• [EXTRACT PROVIDED]:
- Opening Delimiter -

(P057) Acute-Phase Response Before Treatment Predicts Radiation Esophagitis in Non–Small-Cell Lung Cancer

April 15, 2014
Oncology, Oncology Vol 28 No 1S, Volume 28, Issue 1S

Radiation esophagitis (RE) represents an inflammatory reaction to radiation therapy (RT). We hypothesized that aspects of the physiologic acute-phase response (APR), specifically increased platelet and decreased hemoglobin levels, predict RE.

Chad Tang, MD, Zhongxing Liao, MD, Yan Zhuang, MD, Lawrence Levy, MS, Chun Hung, BS, Xiaodong Li, MD, Shane Krafft, MS, Mary Martel, PhD, Daniel Gomez, MD, Ritsuko Komaki, MD; UT MD Anderson Cancer Center

Background and Purpose: Radiation esophagitis (RE) represents an inflammatory reaction to radiation therapy (RT). We hypothesized that aspects of the physiologic acute-phase response (APR), specifically increased platelet and decreased hemoglobin levels, predict RE.

Materials and Methods: We retrospectively analyzed 285 patients with non–small-cell lung cancer treated with definitive radiation. The primary analysis was the association of pre-RT lab values with symptomatic (grade ≥ 2) RE. Univariate and stepwise multivariate odds ratios (ORs) were calculated to test associations of clinical and pretreatment lab values with RE. Optimal cutpoints for individual variables and multivariable RE risk stratification groupings were determined via recursive portioning analysis (RPA).

- Closing Delimiter -

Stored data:
- Opening Delimiter -

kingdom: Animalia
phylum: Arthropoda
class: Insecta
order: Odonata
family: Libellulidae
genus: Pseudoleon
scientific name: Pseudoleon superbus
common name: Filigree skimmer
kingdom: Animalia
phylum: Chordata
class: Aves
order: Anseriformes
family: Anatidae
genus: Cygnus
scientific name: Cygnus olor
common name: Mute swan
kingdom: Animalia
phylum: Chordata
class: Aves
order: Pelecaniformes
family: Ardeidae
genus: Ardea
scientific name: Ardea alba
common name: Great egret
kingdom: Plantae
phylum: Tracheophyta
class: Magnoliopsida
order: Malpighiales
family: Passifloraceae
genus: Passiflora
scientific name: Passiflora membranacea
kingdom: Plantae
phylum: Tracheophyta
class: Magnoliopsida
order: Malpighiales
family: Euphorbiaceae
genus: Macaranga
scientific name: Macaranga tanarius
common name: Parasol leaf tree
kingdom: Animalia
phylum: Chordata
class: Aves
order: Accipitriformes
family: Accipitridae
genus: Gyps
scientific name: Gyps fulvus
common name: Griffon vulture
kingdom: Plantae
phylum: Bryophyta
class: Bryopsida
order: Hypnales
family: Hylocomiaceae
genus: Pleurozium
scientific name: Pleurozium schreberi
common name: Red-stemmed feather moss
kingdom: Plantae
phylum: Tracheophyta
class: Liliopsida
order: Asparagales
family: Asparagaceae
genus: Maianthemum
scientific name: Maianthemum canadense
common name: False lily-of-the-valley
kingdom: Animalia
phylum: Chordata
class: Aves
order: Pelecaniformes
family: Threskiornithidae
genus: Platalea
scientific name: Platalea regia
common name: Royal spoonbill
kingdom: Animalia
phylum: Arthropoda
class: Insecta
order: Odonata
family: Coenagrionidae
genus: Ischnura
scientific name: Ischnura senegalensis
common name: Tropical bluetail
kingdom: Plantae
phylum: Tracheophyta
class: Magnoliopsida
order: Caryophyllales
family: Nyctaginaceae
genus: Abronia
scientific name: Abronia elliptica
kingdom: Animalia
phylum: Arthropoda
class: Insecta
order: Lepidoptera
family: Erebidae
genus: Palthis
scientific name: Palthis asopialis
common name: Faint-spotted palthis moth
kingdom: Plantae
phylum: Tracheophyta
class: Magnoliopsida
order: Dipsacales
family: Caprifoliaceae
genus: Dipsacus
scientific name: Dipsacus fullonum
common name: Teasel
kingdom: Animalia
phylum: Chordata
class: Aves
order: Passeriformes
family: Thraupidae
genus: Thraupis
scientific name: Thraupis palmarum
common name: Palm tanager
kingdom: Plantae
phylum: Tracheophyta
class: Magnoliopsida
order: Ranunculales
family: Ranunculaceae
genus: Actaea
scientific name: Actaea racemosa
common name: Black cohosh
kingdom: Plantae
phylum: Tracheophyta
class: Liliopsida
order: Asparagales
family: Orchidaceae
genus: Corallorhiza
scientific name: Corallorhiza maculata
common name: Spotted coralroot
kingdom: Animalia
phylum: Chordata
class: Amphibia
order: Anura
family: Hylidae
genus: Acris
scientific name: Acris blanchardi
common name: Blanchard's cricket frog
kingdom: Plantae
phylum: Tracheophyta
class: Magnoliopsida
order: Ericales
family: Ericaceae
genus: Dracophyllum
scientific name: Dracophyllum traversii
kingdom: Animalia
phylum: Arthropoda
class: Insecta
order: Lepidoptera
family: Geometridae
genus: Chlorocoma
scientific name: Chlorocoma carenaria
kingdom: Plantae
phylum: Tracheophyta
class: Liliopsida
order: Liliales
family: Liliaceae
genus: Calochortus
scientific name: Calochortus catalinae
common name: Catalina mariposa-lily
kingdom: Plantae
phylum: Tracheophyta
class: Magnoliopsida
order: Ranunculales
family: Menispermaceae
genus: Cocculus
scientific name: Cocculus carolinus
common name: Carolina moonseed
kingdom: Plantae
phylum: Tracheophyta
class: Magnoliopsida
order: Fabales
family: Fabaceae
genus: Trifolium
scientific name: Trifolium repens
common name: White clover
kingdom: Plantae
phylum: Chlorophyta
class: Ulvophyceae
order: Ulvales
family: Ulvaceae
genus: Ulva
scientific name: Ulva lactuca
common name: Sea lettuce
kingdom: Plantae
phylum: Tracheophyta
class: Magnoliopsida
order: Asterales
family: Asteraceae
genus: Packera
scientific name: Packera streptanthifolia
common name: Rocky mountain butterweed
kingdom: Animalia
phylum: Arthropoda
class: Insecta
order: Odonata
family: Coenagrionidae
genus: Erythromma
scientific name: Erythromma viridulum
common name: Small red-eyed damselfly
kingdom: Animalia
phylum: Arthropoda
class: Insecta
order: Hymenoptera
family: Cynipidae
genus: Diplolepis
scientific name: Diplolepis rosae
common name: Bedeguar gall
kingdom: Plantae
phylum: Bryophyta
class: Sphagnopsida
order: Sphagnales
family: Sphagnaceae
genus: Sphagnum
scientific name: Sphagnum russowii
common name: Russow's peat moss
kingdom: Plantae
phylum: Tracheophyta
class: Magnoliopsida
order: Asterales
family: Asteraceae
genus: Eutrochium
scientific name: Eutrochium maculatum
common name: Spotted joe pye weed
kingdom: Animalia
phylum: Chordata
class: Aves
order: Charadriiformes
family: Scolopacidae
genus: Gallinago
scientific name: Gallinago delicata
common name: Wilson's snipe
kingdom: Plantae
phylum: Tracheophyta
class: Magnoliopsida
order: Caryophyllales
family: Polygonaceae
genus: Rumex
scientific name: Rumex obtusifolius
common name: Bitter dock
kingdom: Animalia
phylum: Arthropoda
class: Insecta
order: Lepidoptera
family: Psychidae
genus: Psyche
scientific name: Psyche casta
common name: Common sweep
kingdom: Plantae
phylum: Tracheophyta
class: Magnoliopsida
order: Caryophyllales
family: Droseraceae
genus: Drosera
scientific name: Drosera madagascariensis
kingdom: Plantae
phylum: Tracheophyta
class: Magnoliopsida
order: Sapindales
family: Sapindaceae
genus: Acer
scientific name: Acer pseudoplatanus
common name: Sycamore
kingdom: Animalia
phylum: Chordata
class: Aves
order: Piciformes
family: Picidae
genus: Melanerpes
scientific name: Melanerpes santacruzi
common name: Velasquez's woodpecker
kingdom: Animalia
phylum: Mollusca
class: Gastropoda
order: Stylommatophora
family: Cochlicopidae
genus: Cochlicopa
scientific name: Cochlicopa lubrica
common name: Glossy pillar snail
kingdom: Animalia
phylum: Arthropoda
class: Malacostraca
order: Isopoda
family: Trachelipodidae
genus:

- Closing Delimiter -

• [TASKS TO PERFORM]:
1. In the lung cancer abstract, list every abbreviation introduced in parentheses, counting each one only once.
2. Repeat the lung cancer abstract word for word, from "Materials and Methods: We" up to and including "portioning analysis (RPA).".
3. Pick up the abstract on radiation esophagitis in lung cancer right after its final sentence and keep writing it.
Nothing in the stored data is needed for this work.

• [EXPECTED OUTPUTS]:
1. RE, RT, APR, ORs, RPA

2.
Materials and Methods: We retrospectively analyzed 285 patients with non–small-cell lung cancer treated with definitive radiation. The primary analysis was the association of pre-RT lab values with symptomatic (grade ≥ 2) RE. Univariate and stepwise multivariate odds ratios (ORs) were calculated to test associations of clinical and pretreatment lab values with RE. Optimal cutpoints for individual variables and multivariable RE risk stratification groupings were determined via recursive portioning analysis (RPA).

3.
Results: Pretreatment platelet counts were higher and hemoglobin levels were lower in patients who developed RE (P < .05), findings consistent with the APR. Based on these two pretreatment risk factors-high platelets and low hemoglobin-an APR score was defined as 0 (no risk factors), 1 (either risk factor), or 2 (both risk factors). A 1-point increase in APR score was significantly associated with RE in both univariate (OR = 2.3; P = .001) and multivariate (OR = 2.1; P = .002) analyses. Other variables identified on multivariate analysis to be significantly associated with RE include concurrent chemotherapy use (OR = 2.5; P = .008), in addition to mean (OR = 2.3; P = .0004) and max (OR = 2.4; P = .009) esophageal doses. RPA-based RE risk stratification produced three risk groups based on APR score, chemotherapy use, and dosimetric parameters.

Conclusions: Patients exhibiting aspects of the APR prior to RT initiation were more prone to RE development. The APR score may represent a novel metric to predict for RE. We propose a multivariate algorithm incorporating this score.